GET /articles?q=&source=&from=&to=&limit=&offset=
GET /articles?similar_to={id}&limit=
GET /articles?topic={query}&limit=
GET /articles/:id
GET /status

Notes

SQLite archive file defaults to ./archive.sqlite.
Deduplication is enforced on url; normalized titles are stored and indexed for matching but are not unique.
newsCrawler reuses rssFeeds as the publisher catalog, derives one crawler source per feed label, and supports disabledLabels plus per-label overrides for seeds and allowed hosts.

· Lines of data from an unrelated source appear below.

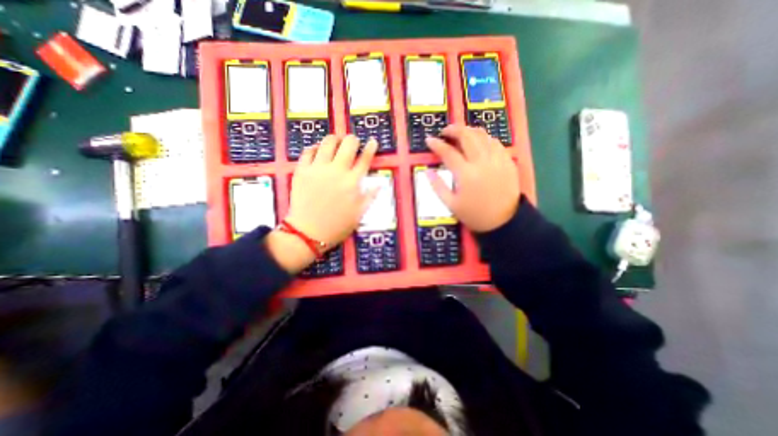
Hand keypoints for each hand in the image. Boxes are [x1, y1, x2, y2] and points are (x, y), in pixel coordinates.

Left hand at [289, 134, 380, 246]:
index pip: (365, 159)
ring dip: (335, 139)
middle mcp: (337, 171)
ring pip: (328, 143)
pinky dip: (315, 148)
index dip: (371, 148)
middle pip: (348, 144)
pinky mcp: (302, 170)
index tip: (372, 142)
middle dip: (353, 140)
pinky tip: (318, 150)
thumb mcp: (360, 213)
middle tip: (352, 143)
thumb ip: (370, 196)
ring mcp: (318, 169)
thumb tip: (380, 183)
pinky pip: (308, 151)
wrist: (309, 232)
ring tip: (336, 142)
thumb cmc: (337, 225)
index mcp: (352, 182)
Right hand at [424, 124, 517, 232]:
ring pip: (483, 135)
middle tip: (445, 131)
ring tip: (461, 134)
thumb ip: (437, 186)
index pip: (448, 153)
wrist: (503, 221)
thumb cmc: (474, 214)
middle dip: (454, 130)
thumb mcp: (451, 204)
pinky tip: (479, 142)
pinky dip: (484, 138)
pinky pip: (495, 142)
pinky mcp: (507, 161)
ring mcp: (497, 159)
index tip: (429, 139)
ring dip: (469, 131)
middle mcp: (482, 162)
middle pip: (467, 136)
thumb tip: (427, 171)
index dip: (437, 144)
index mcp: (466, 174)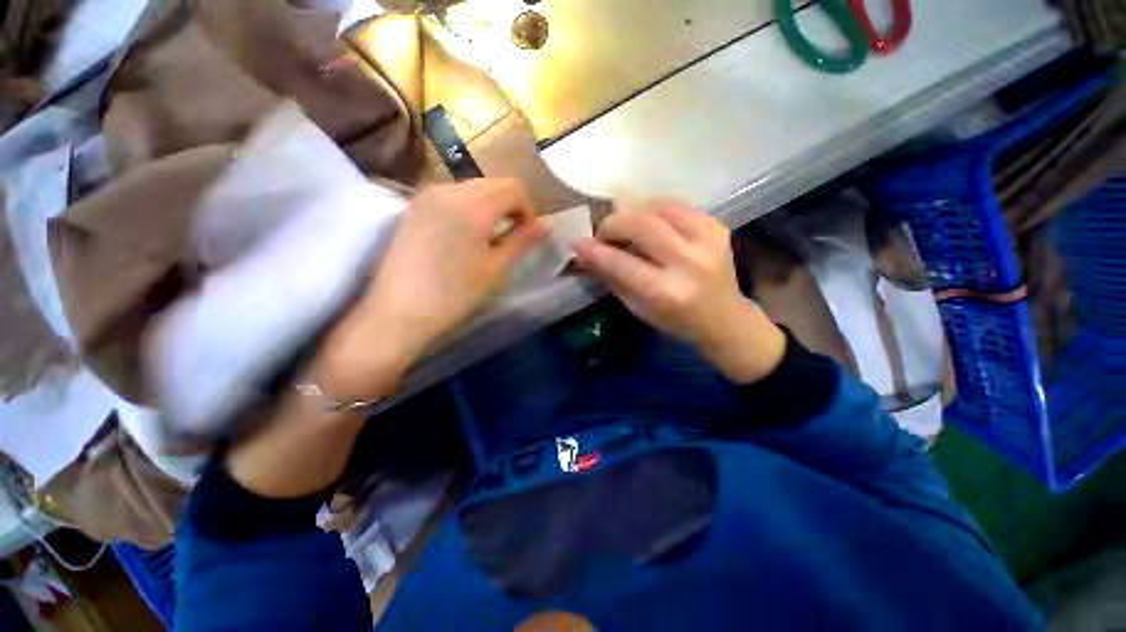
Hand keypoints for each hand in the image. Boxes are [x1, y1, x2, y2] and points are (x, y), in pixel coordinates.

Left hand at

Article body extraction runs asynchronously after insertion, with hourly retries for rows still missing content.
Main article images are stored as ultra-compressed base64 WebP.
Embeddings are generated asynchronously with OpenRouter perplexity/pplx-embed-v1-0.6b and indexed in sqlite-vec for similarity search.
Topic search caches normalized query embeddings in SQLite and falls back to OpenRouter on cache miss.
SEC requests use the configured User-Agent.